READING TEXT Start Marker
Elizabeth Holmes Arrives In Court To Face Sentencing For Theranos Fraud
Theranos founder Elizabeth Holmes arrived on Friday at a federal courthouse in San Jose, Calif., where she is scheduled to be sentenced for defrauding investors in her now-defunct blood testing startup.
U.S. District Judge Edward Davila will sentence Holmes on three counts of investor fraud and one count of conspiracy. A jury convicted Holmes, 38, in January following a trial that spanned three months.
Prosecutors, who are seeking a 15-year prison sentence, called Holmes' fraud "among the most substantial white collar offenses Silicon Valley or any other district has seen."
Defendants in other major fraud cases have received sentences ranging from 10 to 25 years, prosecutors said in court papers. Examples included Enron CEO Jeffrey Skilling who was sentenced to more than 13 years in prison for his conviction on charges stemming from the company's spectacular collapse.
But Holmes' attorneys have asked that she receive a more lenient sentence of 18 months of home confinement, followed by community service, urging the judge not to make her a "martyr to public passion."
READING TEXT End Marker
§ WORK ORDER 1:
Repeat the passage from the Theranos sentencing article, from "U.S. District Judge" to "spanned three months.", word for word.
§ WORK ORDER 2:
According to the Theranos sentencing article, how long a prison sentence are prosecutors seeking for Elizabeth Holmes?
GIVEN ENTRIES Start Marker
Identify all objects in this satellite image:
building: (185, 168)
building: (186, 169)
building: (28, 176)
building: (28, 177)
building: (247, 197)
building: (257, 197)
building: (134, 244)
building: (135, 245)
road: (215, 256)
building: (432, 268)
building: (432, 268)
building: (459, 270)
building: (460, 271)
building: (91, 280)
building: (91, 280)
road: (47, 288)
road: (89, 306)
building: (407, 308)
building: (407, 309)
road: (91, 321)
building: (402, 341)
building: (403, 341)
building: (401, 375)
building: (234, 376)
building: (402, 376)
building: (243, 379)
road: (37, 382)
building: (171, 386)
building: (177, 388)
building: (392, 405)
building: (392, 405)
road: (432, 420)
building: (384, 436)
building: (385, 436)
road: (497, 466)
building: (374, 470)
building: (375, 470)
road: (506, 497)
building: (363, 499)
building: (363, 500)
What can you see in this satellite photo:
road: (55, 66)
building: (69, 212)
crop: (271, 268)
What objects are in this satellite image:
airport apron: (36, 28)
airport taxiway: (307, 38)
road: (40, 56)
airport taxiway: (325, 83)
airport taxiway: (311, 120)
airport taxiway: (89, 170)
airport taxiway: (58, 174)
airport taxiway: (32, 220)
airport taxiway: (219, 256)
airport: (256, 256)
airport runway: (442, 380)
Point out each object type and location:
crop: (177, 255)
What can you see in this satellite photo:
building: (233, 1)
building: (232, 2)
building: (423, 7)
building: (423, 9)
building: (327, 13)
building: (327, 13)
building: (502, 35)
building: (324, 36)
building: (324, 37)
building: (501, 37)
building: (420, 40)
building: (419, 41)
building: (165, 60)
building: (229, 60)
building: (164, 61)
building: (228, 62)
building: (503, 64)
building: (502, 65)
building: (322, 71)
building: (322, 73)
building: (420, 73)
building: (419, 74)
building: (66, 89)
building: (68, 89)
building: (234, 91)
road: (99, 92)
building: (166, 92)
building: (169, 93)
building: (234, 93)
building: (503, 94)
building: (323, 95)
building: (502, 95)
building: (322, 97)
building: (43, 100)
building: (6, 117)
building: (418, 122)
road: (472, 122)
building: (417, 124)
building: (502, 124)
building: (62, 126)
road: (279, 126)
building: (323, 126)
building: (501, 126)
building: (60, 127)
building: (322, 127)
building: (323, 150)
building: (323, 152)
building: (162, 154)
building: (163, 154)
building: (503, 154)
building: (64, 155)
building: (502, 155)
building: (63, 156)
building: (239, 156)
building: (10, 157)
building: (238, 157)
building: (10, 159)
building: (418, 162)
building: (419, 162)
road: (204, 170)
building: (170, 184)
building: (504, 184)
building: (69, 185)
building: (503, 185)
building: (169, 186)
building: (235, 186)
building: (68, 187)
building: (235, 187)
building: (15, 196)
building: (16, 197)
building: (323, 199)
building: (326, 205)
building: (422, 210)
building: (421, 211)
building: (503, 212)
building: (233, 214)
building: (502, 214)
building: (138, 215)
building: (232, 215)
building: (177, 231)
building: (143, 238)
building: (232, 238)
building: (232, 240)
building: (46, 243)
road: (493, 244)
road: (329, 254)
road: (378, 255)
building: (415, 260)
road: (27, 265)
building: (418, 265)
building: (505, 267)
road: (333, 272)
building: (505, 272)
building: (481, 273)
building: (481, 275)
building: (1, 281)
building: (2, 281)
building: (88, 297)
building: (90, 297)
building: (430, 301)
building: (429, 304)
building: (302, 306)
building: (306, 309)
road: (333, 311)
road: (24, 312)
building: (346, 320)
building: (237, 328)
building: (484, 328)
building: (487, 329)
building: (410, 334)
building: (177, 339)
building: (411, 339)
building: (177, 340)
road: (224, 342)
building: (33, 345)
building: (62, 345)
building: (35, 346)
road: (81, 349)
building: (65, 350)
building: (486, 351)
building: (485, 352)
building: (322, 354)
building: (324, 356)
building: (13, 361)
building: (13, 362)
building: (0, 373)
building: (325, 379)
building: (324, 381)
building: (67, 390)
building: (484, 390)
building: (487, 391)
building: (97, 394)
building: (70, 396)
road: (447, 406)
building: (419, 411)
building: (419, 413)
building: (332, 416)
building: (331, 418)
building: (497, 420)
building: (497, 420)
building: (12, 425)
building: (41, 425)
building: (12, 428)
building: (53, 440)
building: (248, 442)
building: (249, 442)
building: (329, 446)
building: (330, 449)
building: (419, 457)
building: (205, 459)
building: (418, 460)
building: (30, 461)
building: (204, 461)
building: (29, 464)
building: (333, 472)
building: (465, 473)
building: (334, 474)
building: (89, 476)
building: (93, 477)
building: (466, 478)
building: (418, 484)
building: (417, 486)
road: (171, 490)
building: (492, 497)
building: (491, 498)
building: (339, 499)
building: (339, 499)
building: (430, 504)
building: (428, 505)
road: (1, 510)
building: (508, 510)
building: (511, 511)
GIVEN ENTRIES End Marker
§ YOUR SOLUTION 1:
U.S. District Judge Edward Davila will sentence Holmes on three counts of investor fraud and one count of conspiracy. A jury convicted Holmes, 38, in January following a trial that spanned three months.

§ YOUR SOLUTION 2:
A 15-year prison sentence.